The Security Development Life Cycle
The world of IT changes quickly, and products that are very useful today may be totally obsolete in just a few years. Accepting this as an unfortunate, if necessary, cost of the increasing benefits that we realize from IT has led to the creation of the System Development Life Cycle (SDLC) methodology. This has even been formalized in standards like ISO 17799 and NIST's 800-42, so it's now part of the accepted way in which IT systems are managed.
The SDLC, as defined in SP 800-42, has five phases. These are shown below in Figure 1. The first phase involves defining the requirements for a new acquisition. Once the requirements are known, you either build a system in-house that fulfills these requirements or buy a product that does. Next, you deploy your solution and support it over its useful life. Eventually, this technology becomes obsolete and you need to start the cycle again, returning again to the first step.
Although the traditional SDLC is generally a useful model for the life cycle of any IT system, a slightly different version may be more appropriate for information security products. These seem to have slightly different phases in their life cycle that other products do. These phases are shown below in Figure 2.
Figure 2: Security Development Life Cycle (SDLC).
We will also by refer to this model as the Security Development Life Cycle (SDLC), possibly causing some confusion, but also satisfying the requirements for overloaded acronyms and abbreviations that accompany many government contracts. This model, although it seems to reflect the experiences of many businesses, has yet to be recognized by any standards organization.
In the SDLC, the first step is denial. An organization in this phase might do its best to ignore the fact that a recently-purchased security product doesn't perform as well as was hoped. Or in this phase, your security department might actually believe that they will be able to make that new PKI product usable, and that they will eventually be able to get its TCO down to a reasonable level.
The second step is anger. In this phase, the consumer of an IT security product realizes that some of the claims made by the vendor's sales force were somewhat less than truthful and carefully omitted a few critical issues that cause serious headaches once the technology is deployed. Because the vendors who sold you the troublesome products are often nowhere to be found at this point, this often leaves cursing the absent vendor the only alternative available to your security department. Security professionals tend to be intelligent and innovative, so in this phase you can expect to hear your vendors described in colorful terms that you, or anyone else, may never have heard before.
The third stage of the SDLC is defined by bargaining. In this phase, your security managers may try to work with their auditors to get their approval of the incomplete functionality that their deployed security products provide. In some cases, some decision makers may even spend time in this phase negotiating the terms of their continuing employment.
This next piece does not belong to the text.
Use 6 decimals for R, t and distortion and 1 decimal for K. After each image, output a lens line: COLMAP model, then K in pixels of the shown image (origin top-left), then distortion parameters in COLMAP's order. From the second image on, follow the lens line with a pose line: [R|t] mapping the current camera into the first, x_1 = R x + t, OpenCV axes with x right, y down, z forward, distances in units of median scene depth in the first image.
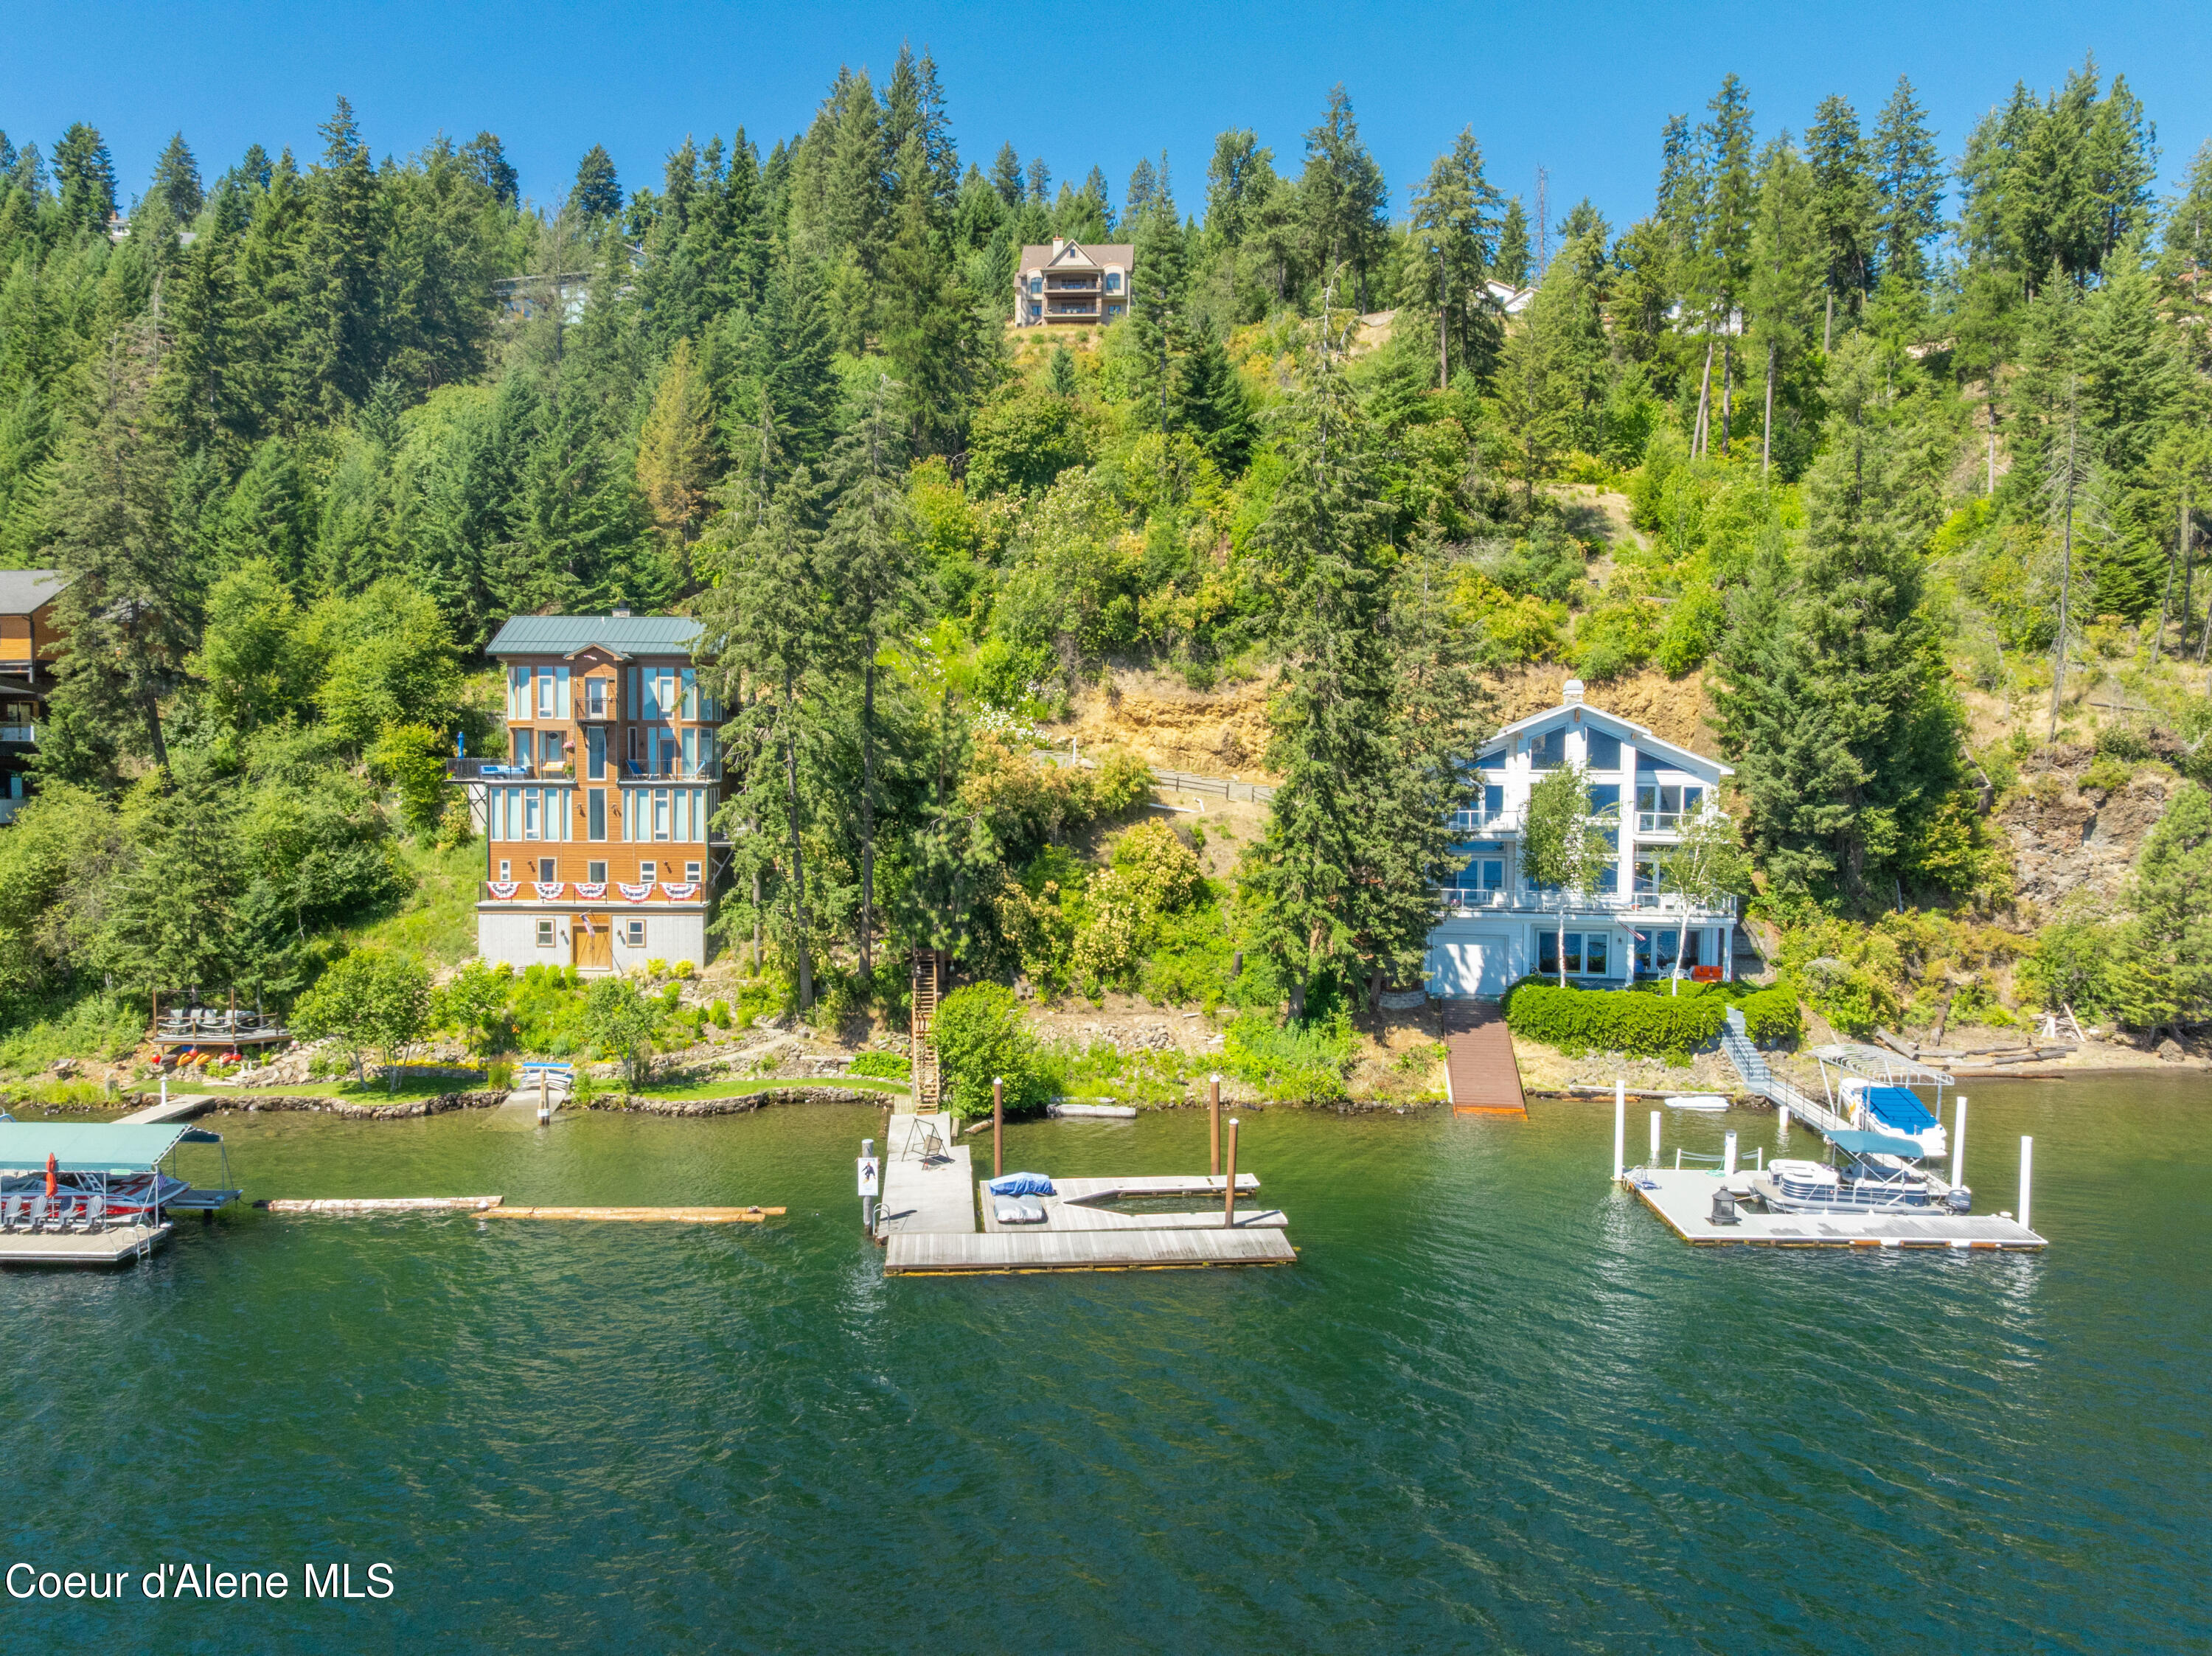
lens RADIAL K [[1557.0, 0, 1113.1], [0, 1557.0, 837.1], [0, 0, 1]] dist [-0.041391, 0.004970]
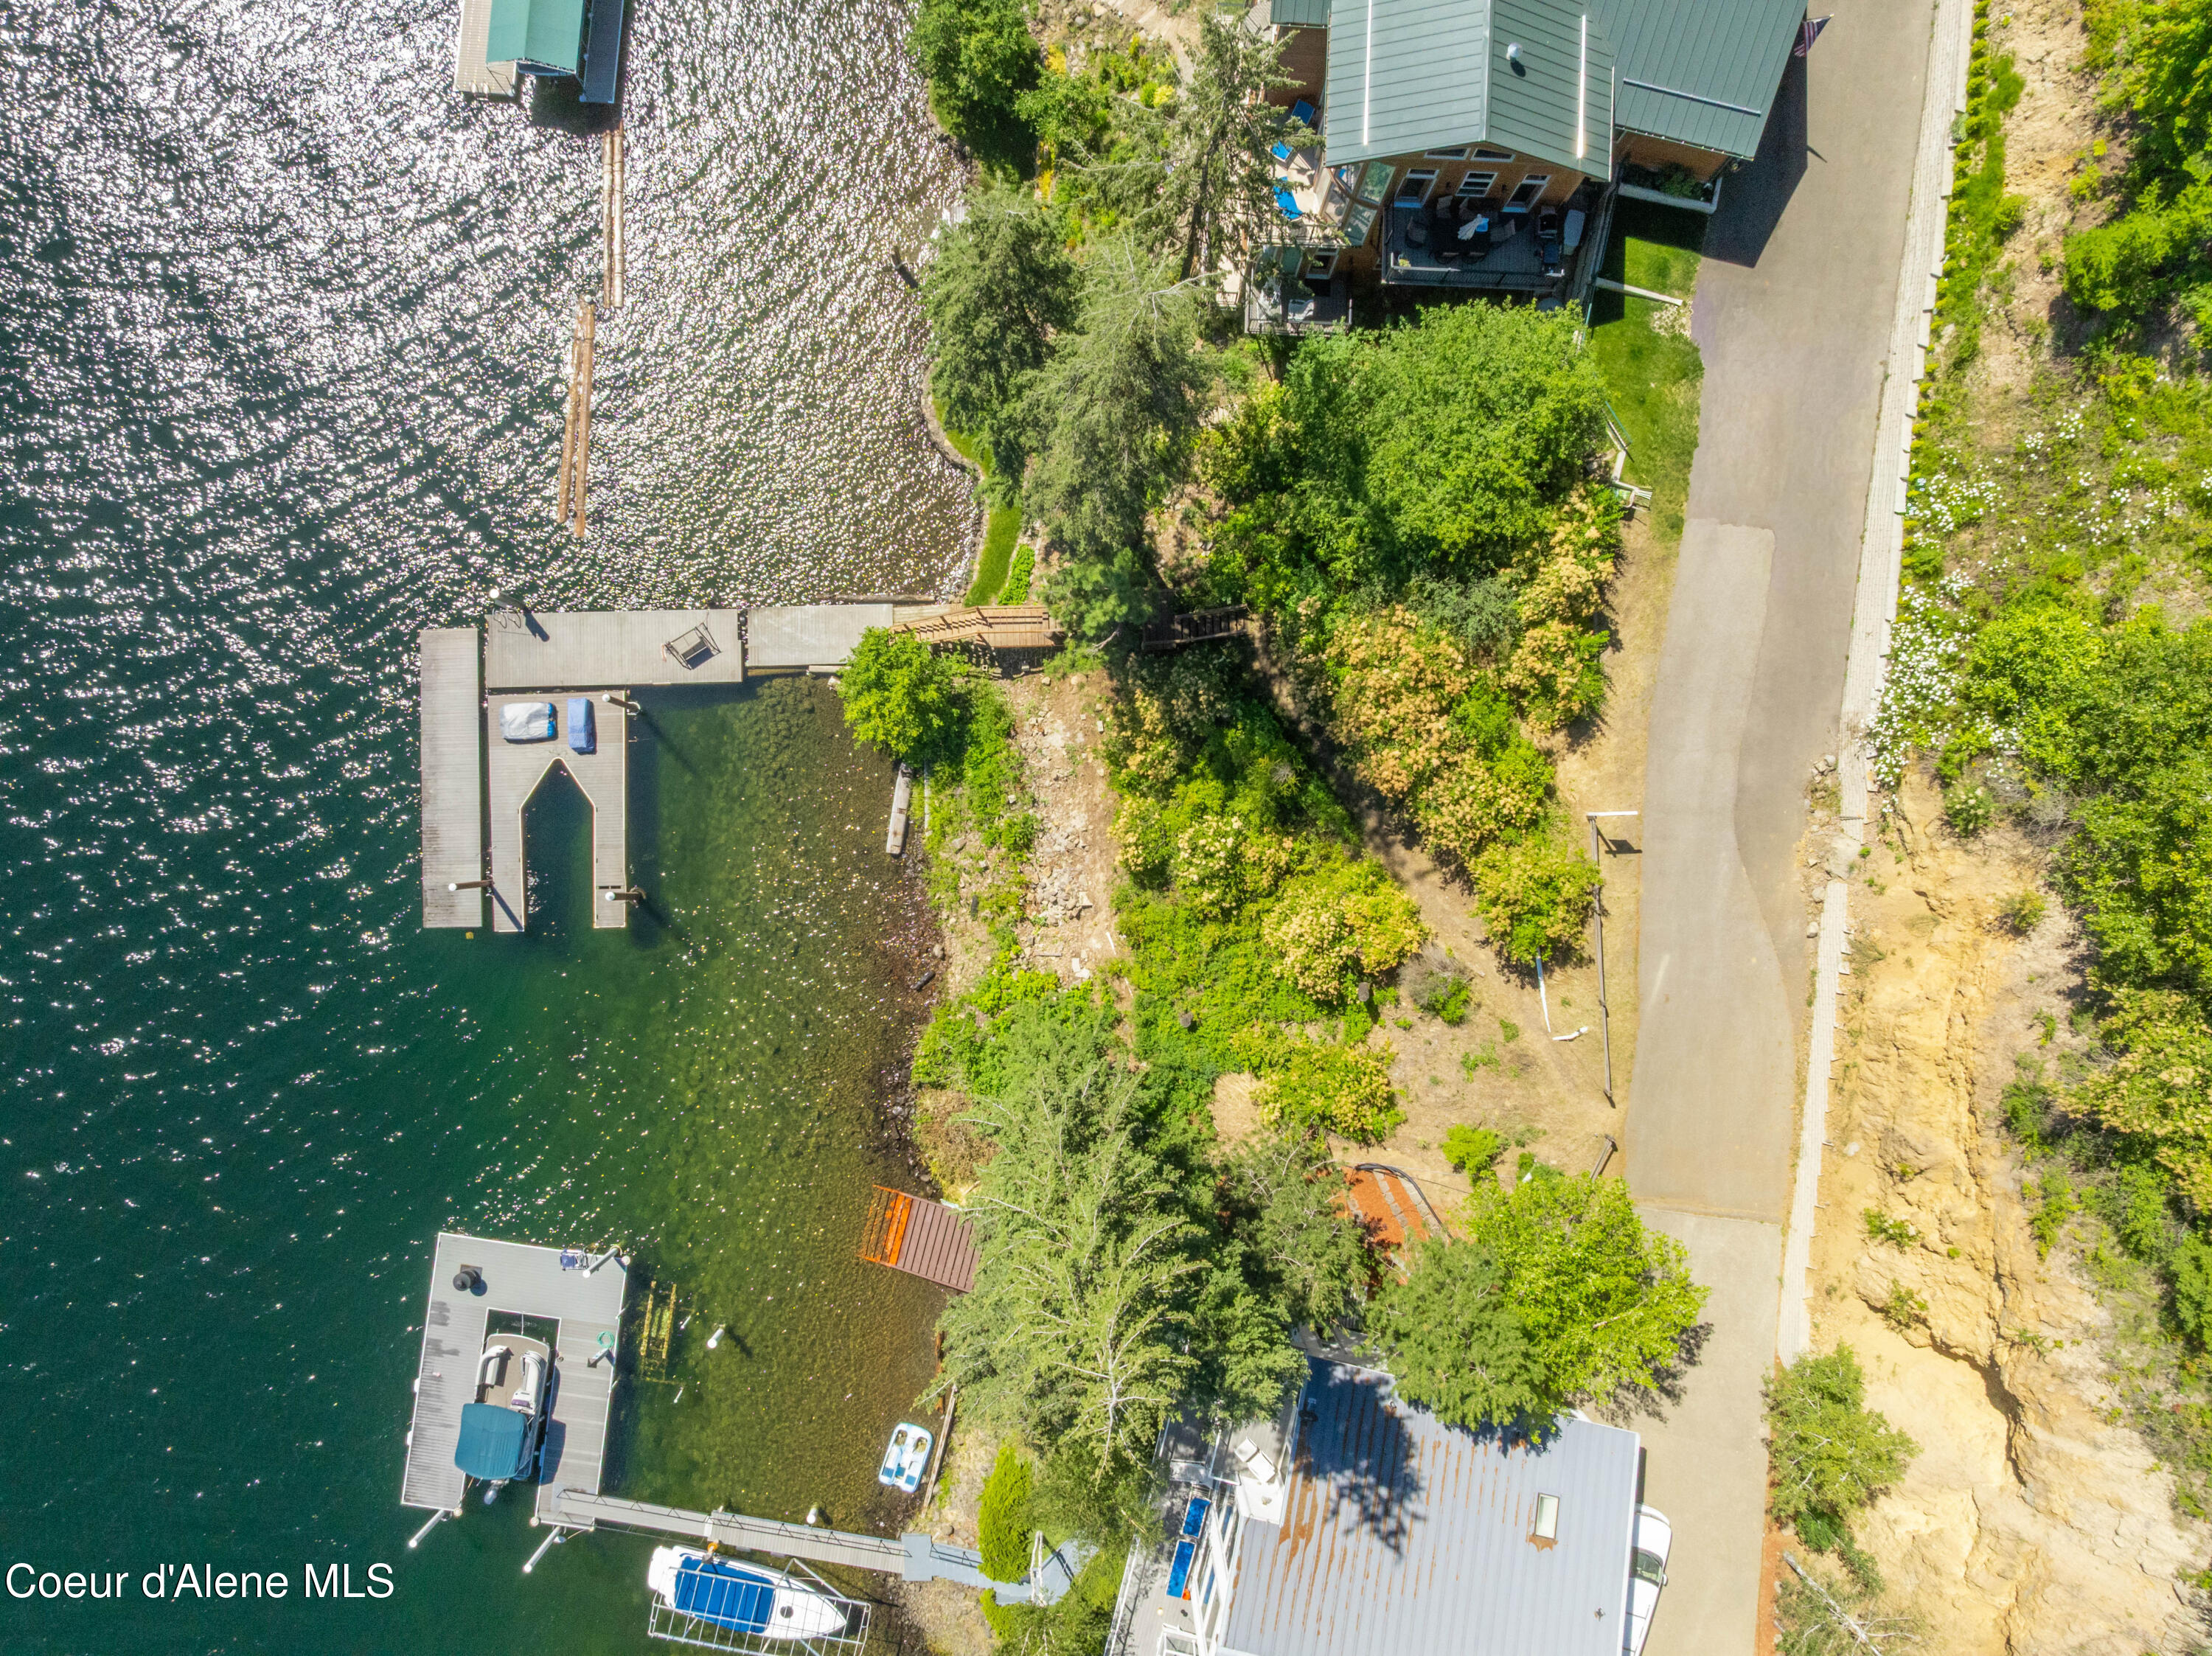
lens RADIAL K [[1557.0, 0, 1109.2], [0, 1557.0, 842.6], [0, 0, 1]] dist [-0.041391, 0.004970]
pose [[-0.091509, 0.995409, -0.028063, 0.018381], [-0.056970, 0.022902, 0.998113, -0.659024], [0.994173, 0.092935, 0.054612, 0.894080]]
The fourth stage of the SDLC is characterized by depression. In this phase, some of your security staff may be saddened to realize that if they quit and come back to work for you as a consultant, they'll be supporting the technology that they just deployed. Others may realize that they will one day be stuck admitting that they were involved in actually using some dodgy technologies. On the bright side, the loud and colorful language that characterized the "anger" phase will now be gone, making the workplace relatively calm and quiet again.
The final stage of the SDLC is acceptance. In this phase, your security department becomes resigned to their fate of supporting the newly-deployed security products despite the many challenges that will accompany this. The turmoil of the previous phases disappears, and work returns to normal. But because new security technologies are continuously being developed, it’s also inevitable that your security department will be eventually called upon to support another project in the future. At this point, the SDLC will begin again at its first stage, completing the cycle.